[Stored data entries]
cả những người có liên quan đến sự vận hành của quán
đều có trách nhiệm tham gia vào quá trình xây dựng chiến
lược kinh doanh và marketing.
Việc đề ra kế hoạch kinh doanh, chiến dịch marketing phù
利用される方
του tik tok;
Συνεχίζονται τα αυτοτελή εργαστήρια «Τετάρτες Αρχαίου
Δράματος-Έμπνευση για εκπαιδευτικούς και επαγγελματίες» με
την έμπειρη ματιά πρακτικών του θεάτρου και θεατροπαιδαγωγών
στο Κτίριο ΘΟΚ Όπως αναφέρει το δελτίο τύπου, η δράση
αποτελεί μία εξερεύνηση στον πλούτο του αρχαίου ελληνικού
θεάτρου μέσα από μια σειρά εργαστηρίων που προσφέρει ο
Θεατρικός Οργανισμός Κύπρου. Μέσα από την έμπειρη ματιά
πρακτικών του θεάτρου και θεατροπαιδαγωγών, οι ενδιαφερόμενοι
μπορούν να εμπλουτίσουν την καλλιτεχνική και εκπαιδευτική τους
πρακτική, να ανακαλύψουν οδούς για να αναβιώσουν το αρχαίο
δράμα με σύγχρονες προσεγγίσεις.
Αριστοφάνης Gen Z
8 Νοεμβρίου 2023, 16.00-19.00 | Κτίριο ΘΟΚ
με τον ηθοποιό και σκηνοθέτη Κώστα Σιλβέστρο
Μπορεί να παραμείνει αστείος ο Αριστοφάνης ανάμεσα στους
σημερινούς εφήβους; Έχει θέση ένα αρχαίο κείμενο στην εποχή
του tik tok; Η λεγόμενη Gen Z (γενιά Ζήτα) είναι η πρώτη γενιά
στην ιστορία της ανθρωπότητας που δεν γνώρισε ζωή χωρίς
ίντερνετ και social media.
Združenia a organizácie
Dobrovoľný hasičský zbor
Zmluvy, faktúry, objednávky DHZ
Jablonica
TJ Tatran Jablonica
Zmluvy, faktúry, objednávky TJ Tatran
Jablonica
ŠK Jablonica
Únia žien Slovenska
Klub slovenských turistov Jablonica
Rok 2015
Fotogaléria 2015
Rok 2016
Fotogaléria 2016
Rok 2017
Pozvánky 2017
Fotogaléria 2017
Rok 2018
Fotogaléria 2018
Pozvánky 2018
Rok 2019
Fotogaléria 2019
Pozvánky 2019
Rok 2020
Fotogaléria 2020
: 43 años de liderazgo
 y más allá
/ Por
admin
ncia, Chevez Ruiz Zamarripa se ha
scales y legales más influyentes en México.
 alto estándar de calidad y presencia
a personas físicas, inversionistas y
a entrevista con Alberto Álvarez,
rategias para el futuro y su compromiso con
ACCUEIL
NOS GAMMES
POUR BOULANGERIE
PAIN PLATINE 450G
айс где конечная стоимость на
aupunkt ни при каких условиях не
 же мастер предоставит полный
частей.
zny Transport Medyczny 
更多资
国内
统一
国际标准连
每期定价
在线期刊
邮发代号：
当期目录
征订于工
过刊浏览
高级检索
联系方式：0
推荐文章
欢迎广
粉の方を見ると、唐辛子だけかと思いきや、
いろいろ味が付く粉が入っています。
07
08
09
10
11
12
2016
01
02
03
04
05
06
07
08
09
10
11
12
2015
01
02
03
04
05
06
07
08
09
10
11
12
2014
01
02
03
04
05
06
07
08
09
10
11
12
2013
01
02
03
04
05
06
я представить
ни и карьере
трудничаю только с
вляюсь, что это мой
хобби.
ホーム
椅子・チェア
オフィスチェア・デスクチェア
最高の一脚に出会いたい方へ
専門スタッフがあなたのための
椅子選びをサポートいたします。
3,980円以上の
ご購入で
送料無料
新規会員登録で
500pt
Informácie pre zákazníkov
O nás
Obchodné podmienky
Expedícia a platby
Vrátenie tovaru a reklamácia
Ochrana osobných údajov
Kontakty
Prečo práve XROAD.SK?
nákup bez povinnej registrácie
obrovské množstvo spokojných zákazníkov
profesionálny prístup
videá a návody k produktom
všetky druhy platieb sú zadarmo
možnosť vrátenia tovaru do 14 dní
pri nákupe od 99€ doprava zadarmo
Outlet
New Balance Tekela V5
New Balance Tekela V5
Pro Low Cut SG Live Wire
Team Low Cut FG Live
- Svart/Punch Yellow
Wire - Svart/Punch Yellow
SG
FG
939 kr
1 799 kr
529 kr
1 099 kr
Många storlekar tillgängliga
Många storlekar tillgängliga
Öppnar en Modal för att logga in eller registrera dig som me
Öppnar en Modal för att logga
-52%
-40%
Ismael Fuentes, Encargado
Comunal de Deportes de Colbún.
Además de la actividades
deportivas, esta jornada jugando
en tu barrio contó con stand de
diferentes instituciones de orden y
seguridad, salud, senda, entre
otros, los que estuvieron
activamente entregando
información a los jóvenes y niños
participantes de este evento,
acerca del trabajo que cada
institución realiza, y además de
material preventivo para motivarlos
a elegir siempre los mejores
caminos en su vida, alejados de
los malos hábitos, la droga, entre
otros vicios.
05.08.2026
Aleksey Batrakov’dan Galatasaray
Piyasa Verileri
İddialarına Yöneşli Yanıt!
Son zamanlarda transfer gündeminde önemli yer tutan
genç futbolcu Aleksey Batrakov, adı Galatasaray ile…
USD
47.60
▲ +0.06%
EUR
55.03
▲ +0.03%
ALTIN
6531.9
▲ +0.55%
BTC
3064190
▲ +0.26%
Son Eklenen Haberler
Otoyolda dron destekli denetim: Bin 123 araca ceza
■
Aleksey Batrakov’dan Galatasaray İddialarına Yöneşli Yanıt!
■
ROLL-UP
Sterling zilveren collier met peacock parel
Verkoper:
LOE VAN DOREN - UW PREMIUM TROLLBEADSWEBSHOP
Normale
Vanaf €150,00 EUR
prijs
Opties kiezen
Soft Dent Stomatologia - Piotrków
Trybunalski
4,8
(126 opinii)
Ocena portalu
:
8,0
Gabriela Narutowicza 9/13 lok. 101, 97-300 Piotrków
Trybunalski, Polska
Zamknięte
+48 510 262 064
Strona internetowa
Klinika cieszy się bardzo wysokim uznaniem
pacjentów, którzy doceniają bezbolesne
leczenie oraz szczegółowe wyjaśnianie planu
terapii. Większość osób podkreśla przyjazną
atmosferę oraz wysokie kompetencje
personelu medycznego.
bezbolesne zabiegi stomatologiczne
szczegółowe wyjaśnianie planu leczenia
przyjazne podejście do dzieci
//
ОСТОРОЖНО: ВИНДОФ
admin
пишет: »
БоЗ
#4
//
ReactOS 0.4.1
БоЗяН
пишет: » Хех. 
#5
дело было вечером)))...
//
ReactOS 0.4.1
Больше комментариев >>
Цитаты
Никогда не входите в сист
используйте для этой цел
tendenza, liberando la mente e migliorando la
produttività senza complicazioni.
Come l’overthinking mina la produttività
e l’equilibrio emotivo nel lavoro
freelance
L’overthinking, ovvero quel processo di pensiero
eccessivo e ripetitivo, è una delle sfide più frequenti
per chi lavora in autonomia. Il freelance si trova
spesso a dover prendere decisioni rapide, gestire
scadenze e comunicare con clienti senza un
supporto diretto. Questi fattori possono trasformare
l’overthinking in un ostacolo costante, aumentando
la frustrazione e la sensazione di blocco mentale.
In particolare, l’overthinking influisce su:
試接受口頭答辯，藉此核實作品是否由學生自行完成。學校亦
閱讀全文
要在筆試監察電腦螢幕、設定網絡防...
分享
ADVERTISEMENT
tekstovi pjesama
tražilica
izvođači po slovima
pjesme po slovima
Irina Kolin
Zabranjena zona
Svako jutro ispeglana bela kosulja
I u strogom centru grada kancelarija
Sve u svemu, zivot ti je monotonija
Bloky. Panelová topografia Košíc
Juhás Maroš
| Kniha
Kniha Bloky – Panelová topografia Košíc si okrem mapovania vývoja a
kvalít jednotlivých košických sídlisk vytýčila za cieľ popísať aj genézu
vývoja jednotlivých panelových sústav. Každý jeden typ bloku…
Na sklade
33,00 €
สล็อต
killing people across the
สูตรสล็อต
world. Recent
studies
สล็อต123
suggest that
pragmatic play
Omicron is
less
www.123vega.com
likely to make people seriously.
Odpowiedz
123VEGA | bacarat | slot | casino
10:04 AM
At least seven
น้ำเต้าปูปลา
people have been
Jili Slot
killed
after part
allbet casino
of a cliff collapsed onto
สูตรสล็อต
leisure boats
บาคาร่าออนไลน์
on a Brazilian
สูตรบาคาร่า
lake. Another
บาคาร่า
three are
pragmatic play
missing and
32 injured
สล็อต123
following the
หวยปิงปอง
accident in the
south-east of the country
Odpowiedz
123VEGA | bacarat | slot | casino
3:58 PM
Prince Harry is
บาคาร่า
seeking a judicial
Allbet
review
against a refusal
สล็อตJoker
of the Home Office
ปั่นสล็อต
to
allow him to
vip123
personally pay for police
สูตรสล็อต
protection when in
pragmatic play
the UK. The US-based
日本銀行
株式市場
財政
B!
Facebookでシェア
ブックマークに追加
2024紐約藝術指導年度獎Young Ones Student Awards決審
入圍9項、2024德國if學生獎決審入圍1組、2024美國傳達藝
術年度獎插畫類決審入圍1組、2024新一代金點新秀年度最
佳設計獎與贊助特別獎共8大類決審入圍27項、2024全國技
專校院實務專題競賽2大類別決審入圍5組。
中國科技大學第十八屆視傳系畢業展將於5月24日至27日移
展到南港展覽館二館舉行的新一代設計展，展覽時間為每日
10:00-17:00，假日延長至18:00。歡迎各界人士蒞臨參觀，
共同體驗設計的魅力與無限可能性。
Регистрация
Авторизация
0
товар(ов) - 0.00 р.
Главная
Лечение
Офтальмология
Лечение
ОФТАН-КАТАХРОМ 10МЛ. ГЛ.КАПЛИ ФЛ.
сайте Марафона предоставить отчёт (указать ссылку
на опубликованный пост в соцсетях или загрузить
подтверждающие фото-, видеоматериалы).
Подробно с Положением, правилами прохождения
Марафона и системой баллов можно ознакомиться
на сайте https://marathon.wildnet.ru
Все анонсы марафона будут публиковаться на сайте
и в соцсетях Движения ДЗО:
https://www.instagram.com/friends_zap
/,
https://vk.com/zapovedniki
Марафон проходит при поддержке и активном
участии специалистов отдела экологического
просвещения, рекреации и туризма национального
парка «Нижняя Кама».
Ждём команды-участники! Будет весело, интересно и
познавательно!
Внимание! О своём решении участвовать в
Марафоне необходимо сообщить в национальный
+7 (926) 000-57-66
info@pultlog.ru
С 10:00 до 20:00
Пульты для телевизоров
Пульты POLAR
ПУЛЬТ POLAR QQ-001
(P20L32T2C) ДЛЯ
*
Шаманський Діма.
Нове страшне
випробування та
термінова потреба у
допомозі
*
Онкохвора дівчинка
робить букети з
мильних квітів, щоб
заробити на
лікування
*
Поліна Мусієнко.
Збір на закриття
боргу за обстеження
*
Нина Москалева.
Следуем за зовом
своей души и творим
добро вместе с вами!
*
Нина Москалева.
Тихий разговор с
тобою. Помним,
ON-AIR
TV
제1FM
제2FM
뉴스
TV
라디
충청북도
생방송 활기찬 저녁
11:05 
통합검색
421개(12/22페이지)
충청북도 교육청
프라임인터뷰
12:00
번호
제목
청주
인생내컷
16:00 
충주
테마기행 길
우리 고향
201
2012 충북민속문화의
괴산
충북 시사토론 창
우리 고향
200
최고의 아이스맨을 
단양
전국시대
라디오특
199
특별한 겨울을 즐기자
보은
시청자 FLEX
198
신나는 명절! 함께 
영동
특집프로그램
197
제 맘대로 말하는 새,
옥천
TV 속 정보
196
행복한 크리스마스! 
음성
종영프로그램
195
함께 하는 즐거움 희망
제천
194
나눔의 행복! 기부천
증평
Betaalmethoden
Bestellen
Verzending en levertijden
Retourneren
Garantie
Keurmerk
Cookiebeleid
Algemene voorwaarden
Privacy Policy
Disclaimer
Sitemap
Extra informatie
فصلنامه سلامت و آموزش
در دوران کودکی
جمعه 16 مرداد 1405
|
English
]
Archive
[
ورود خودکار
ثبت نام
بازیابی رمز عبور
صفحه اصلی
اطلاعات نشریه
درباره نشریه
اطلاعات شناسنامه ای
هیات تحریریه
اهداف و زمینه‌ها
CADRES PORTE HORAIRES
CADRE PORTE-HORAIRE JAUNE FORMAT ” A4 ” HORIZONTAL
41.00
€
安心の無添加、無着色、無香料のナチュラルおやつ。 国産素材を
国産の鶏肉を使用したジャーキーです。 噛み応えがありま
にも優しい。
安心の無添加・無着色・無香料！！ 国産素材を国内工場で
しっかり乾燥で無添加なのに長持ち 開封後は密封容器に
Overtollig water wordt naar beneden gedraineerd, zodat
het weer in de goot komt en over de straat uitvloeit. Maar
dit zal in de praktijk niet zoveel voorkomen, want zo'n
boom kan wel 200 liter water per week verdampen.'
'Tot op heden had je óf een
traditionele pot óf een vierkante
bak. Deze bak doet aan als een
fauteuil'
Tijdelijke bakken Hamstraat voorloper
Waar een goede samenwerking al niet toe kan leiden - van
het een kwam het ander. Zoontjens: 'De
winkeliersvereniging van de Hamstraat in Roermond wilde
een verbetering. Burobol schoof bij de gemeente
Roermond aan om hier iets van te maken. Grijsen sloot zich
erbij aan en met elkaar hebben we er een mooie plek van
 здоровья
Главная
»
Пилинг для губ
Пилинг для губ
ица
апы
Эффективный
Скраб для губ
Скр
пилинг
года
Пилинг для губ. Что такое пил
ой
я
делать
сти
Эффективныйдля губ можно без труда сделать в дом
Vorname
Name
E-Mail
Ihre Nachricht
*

(Exercise directions): Return, unchanged, the run of lines above that opens with the line containing "per chi lavora" and closes with the line containing "kvalít jednotlivých košických". Include both.

(Worked solution):
per chi lavora in autonomia. Il freelance si trova
spesso a dover prendere decisioni rapide, gestire
scadenze e comunicare con clienti senza un
supporto diretto. Questi fattori possono trasformare
l’overthinking in un ostacolo costante, aumentando
la frustrazione e la sensazione di blocco mentale.
In particolare, l’overthinking influisce su:
試接受口頭答辯，藉此核實作品是否由學生自行完成。學校亦
閱讀全文
要在筆試監察電腦螢幕、設定網絡防...
分享
ADVERTISEMENT
tekstovi pjesama
tražilica
izvođači po slovima
pjesme po slovima
Irina Kolin
Zabranjena zona
Svako jutro ispeglana bela kosulja
I u strogom centru grada kancelarija
Sve u svemu, zivot ti je monotonija
Bloky. Panelová topografia Košíc
Juhás Maroš
| Kniha
Kniha Bloky – Panelová topografia Košíc si okrem mapovania vývoja a
kvalít jednotlivých košických sídlisk vytýčila za cieľ popísať aj genézu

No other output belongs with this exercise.